Impossible questions. Impossible confusion that only a child could capture in elegant questions about the welfare of others.
Like you, I watched for the next few days, and weeks, and months, and even years…the smoke-filled city, the ashen horror. I have visited Ground Zero. I have touched the very spot of earth that has become our nation’s holiest shrine. I have prayed there. But I have yet to find closure.
The heroic stories that emerged on that fateful morning will frame our history books for as long as we exist as a nation. Perhaps Chapter 23 will be called something like The Dawn of a New Millennium. There will be small shaded boxes amidst the crystal clear photographs of a Wall Street fireball. The boxes will memorialize everyday working citizens, in the right place at the wrong time, driven by sheer terror and a will to live and help others live too. They will forever be heroes, somehow symbolizing what we want generations of children to internalize as the American Spirit.
And one shaded box will be reserved for one of the boldest among the 9-11 heroes. Corporal Pat Tillman was not in New York that day. He contributed later in the subsequent war to rout the Taliban out of the mountains and caves of Afghanistan. After weeks of helplessly watching television’s account of an attack on America, Corporal Tillman felt compelled to serve.
He could have just donated money to the cause and that would have been sufficient.
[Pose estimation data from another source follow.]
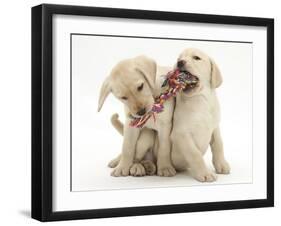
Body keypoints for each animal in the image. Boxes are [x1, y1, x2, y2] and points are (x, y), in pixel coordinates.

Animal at [170, 48, 229, 183]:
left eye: (196, 58)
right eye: (178, 58)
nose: (180, 62)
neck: (200, 100)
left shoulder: (215, 127)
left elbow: (219, 145)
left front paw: (221, 164)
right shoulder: (180, 134)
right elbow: (195, 154)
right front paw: (205, 173)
After all, he was a multimillionaire and there was plenty more where that came from. He could have volunteered to help train some army rangers. After all, as a free safety in the National Football League he was among the strongest, the fastest, the most athletic, and the most fit young men in the history of civilization. He could have just popped in to visit on a USO tour. After all, he was famous, photogenic, and tremendously marketable. He could have just joined the National Guard or Knights of Columbus or Big Brothers or United Way, for God’s sake. After all, that too is real service.
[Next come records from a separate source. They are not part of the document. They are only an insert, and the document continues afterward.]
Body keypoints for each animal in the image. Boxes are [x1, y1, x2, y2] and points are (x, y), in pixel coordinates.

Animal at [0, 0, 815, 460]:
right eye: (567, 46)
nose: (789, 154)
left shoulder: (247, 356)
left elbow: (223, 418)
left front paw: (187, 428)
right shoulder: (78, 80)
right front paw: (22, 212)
Instead, Pat Tillman resigned his position with the Arizona Cardinals of the NFL and joined the Army Rangers to avenge the attack on America that took place on 9-11. He didn’t need or ask for anything in return. He refused all media interviews and requested that the Army conceal his whereabouts. His brother, a professional baseball player, joined him in the same unit. While the NFL went on playing Sunday football games, Corporal Tillman, on a soldier’s wages, followed his sense of mission to Afghanistan and the general public lost track of him.
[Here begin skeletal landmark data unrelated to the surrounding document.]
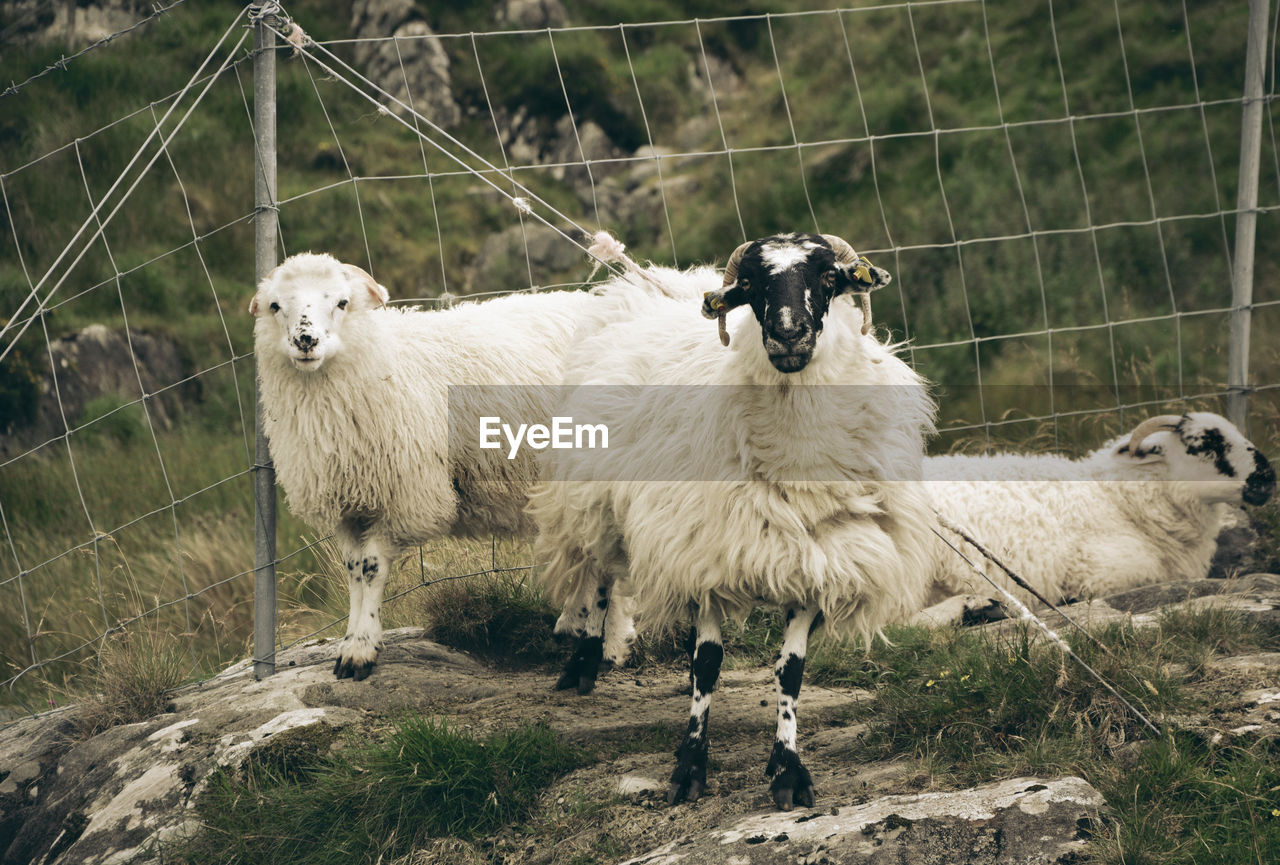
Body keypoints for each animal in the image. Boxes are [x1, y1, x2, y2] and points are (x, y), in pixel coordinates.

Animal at [250, 253, 619, 680]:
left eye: (342, 302)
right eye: (275, 306)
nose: (305, 341)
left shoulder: (408, 500)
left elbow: (372, 568)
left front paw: (361, 650)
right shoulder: (348, 504)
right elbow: (353, 570)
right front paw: (352, 641)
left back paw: (610, 643)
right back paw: (575, 624)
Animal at [921, 412, 1269, 621]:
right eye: (1206, 445)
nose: (1268, 478)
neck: (1115, 499)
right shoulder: (1102, 570)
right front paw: (1069, 599)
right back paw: (970, 608)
I didn’t though. I wondered what would drive someone to trade all the fame, fortune, adulation, and rare lifestyle of a professional American athlete to join the army and crawl through caves looking for shadows.
One night my family was enjoying ice cream at Ghirardelli in the Gaslamp Quarter of downtown San Diego. I was two spoons into a small sundae when Anne asked, “Did you hear about the football player that was killed in Afghanistan today?”
“What football player? I didn’t hear any news today.”
“I heard a report that a former NFL football player was killed in a battle in Afghanistan.” And I felt the strangest chill. A cold wind on the back of my neck. A whisper of snow that falls from a tree branch and is trapped inside your collar.
“Please tell me that’s not true.”
Keenan picked up his cell phone and checked the news. “The soldier’s name was Patrick Tillman.”
For the next ten minutes I quietly finished my ice cream. I was numb. My tears filled the bowl. I could not look up and I could not speak. As my children sat quietly and finished their ice cream too, I felt their tiny hands on my back. “It’s okay, Dad.”
I wept even as I wrote this. Intrinsic motivation ought not to cost so much. But it often does.
Happy Fourth of July. Now let’s bring our troops home to Teach for America!